If Mahatma Gandhi were to return to India today, two things would attract his attention. One, he would most certainly shower approbation, and another, he would definitely frown and cast opprobrium. The first to attract Bapu and to receive his blessings would be this herculean effort to transform our approach and mindset towards cleanliness and sanitation. Bapu would have showered praises, expressed his solidarity towards Modi’s unceasing effort at trying to alter India’s sanitation landscape. It would have pleased the Mahatma no end to see how the quest for “Swacchta” had produced a youthful, inspired, and a determined brigade of “Swacchagrahis”, volunteers who, imbued with the ideals of a deeper patriotism, came forward and pledged to take ahead the movement for a clean India.
Bapu would have marvelled at how the world is taking note of the effort to clean India. He would have applauded the manner in which it has evolved into a peoples’ movement and drawn the attention of the world. It would fill Bapu with joy to be told that on a certain Independence day the Prime Minister of India openly and frankly spoke of the need to clean India, of the need for sanitation for all and pledged to work for it. Bapu would be reminded of his own words spoken in Banaras a hundred years ago, where he asked his audience how they propose to handle Swaraj if they could not keep their surroundings clean. After all, for him, maintaining and perpetuating freedom was linked to how we preserve and perpetuate a healthy and clean surrounding, how we evolve a consciousness for cleanliness and then enable it to shape our existence.
Bapu would also wonder how even after seven decades of Independence, a majority of children have no access to toilets or clean drinking water, how schools run by governments in Swaraj do not work to provide such basics. He would wonder how the party to which he provided a constructive programme of social reconstruction, has neglected these fundamentals while in power for so long.
But the fact that the world is taking cognisance of India’s effort, that India herself is gradually awakening to action in transforming her mindset towards cleanliness and adopting the mantra of “Swacchata” would have enthused Bapu. The world’s realisation of India’s message of harmonious and assimilative co-existence, of balance between nature and man, of synthesis between development and preservation of nature, the world’s recognition of India’s message of ”environmental consciousness”, of “climate justice”, of the need to evolve and thrive for both these crucial aspects of our collective existence and the future of the earth would also have enthused Bapu, had he not, in his own way, spoken of humanity and of the need to balance and harmonise our collective existence. All of this would have given him hope; it would instilled in him a sense of fulfilment. He would have recognised those who had initiated these efforts as his true spiritual and political heirs.
What would disturb the Mahatma if he revisited India at this juncture and would surely draw his opprobrium is the continued existence of the platform called Congress. Bapu would certainly remember how he had called for dissolving Congress once freedom was achieved. He would recall how, within a few months of Independence, he had been “deeply concerned about the rotting Congress party” and how he had then called for its dissolution and proposed forming in its place, a Lok Seva Sangh. He would remember how he also drew up a constitution for the new body and had decided to place it before the leaders of the party.

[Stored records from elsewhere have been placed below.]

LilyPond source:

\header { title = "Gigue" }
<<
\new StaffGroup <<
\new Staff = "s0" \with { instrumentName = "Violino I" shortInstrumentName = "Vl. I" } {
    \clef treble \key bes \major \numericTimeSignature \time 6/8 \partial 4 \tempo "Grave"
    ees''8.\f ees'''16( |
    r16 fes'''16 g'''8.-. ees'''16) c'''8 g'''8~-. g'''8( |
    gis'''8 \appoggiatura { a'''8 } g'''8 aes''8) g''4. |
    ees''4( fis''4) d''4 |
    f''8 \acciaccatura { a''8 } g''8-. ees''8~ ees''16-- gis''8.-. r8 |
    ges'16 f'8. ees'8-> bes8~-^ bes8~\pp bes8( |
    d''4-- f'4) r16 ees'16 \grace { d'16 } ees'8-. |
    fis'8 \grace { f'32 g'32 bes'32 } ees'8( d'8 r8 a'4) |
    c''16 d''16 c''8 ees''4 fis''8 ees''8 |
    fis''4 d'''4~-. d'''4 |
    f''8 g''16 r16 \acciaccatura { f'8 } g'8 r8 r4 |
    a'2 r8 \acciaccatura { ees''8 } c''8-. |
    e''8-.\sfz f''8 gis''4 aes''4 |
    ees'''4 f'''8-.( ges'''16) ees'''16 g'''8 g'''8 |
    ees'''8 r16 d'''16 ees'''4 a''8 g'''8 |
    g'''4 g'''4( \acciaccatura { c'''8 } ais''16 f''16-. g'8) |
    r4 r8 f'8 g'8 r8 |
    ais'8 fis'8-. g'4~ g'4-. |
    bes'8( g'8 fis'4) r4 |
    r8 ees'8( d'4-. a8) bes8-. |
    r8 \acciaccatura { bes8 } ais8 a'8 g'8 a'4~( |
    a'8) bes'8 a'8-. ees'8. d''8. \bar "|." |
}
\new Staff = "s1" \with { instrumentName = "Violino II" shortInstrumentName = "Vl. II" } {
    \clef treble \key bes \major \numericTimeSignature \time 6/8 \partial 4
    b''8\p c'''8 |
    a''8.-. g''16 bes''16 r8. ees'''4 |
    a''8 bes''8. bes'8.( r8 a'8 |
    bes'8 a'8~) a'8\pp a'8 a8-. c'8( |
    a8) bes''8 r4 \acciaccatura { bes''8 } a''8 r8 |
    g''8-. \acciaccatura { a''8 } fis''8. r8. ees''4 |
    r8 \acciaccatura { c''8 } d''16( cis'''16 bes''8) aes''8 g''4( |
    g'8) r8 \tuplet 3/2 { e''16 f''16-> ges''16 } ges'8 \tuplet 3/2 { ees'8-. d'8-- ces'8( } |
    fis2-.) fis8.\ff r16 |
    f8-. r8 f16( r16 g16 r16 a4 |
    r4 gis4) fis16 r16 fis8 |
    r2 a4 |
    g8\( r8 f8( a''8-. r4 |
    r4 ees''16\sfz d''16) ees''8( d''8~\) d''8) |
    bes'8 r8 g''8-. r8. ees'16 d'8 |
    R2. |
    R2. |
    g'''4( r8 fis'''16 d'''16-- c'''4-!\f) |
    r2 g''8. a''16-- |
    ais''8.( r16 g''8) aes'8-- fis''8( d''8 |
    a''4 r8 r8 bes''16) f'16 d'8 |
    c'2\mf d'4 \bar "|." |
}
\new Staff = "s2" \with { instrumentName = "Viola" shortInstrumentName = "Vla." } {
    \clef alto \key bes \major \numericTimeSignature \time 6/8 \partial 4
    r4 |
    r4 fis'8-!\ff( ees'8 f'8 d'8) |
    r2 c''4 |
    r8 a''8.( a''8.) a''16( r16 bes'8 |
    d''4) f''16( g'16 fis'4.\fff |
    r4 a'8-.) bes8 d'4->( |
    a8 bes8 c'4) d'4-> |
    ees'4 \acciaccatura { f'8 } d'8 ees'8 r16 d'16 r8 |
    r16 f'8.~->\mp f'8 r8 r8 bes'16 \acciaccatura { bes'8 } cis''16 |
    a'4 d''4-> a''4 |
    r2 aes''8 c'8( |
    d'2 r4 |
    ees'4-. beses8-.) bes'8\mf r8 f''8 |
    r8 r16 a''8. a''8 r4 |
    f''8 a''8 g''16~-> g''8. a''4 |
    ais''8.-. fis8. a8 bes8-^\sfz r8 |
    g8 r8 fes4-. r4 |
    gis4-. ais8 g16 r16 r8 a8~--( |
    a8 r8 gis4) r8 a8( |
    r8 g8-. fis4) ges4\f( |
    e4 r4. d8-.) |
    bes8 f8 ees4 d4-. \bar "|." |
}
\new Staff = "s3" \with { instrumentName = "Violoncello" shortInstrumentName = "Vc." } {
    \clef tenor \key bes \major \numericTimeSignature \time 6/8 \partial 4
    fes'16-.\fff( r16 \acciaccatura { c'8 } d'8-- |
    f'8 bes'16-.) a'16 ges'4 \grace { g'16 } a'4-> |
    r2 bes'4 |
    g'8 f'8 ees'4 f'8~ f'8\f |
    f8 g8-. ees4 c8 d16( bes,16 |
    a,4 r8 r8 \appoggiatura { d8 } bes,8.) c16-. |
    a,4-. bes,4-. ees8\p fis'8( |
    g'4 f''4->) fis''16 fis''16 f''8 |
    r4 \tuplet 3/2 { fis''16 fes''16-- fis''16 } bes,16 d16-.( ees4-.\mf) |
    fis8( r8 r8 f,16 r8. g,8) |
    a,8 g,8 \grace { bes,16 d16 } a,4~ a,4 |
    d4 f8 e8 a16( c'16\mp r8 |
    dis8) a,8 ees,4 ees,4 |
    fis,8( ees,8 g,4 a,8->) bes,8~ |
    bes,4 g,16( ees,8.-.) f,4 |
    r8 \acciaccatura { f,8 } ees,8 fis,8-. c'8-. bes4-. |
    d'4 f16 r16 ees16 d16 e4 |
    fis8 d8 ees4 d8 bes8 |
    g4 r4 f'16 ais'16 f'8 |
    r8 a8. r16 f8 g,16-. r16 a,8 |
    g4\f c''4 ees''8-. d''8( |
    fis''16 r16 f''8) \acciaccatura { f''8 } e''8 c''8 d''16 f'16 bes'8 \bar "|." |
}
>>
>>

It would disturb Bapu to see how his prescient wish remains unfulfilled, how the idea of the Lok Seva Sangh was allowed to lapse and how Congress, over the years, went down the slippery slope, degenerating into an election machine and conglomerate centred around one family. It would further distress him to see how Congress of the freedom movement eventually fragmented and from its ashes rose a perverse body which solely lives to perpetuate a single dynasty. It is a body that is rapacious, politically ruthless, has no sense of sanctity for the real idea of India and which, over the years, has hacked away at our democratic fabric while pretending to be its pre-eminent custodian. It is a body which has increasingly jettisoned ideology and has dumped Bapu’s ideals.
Bapu, thus, would be quite surprised to see how this lethal political entity has reduced him to tokenism without any compunction. It would disturb him no end to see the lowering of the political discourse by the political entity professing to follow his ideas. He would be shocked to hear the language and expressions used, he would be startled and flustered to witness the political vulgarity that his beloved Jawhar’s great-grandson is indulging in today. It would disturb Bapu to see this great-grandson emerge as the symbol of everything that was antithetical to India’s march towards self-reliance, self-sufficiency, and self-recovery, her march towards true “Swadhinata” – Self-dependence. Bapu would perhaps choose to retreat to his favourite Sevagram at Wardha to his quiet corner, to his self-abnegating act of washing his plates but perhaps there, too, would lie in store for him a greater disillusionment: he would see how Jawahar’s dynasty and the pestilential political outfit had reduced his Ashram, its precincts, and its sacred acts into a farce – how at the altar which he had so assiduously built, they are only offering a false and hollow worship.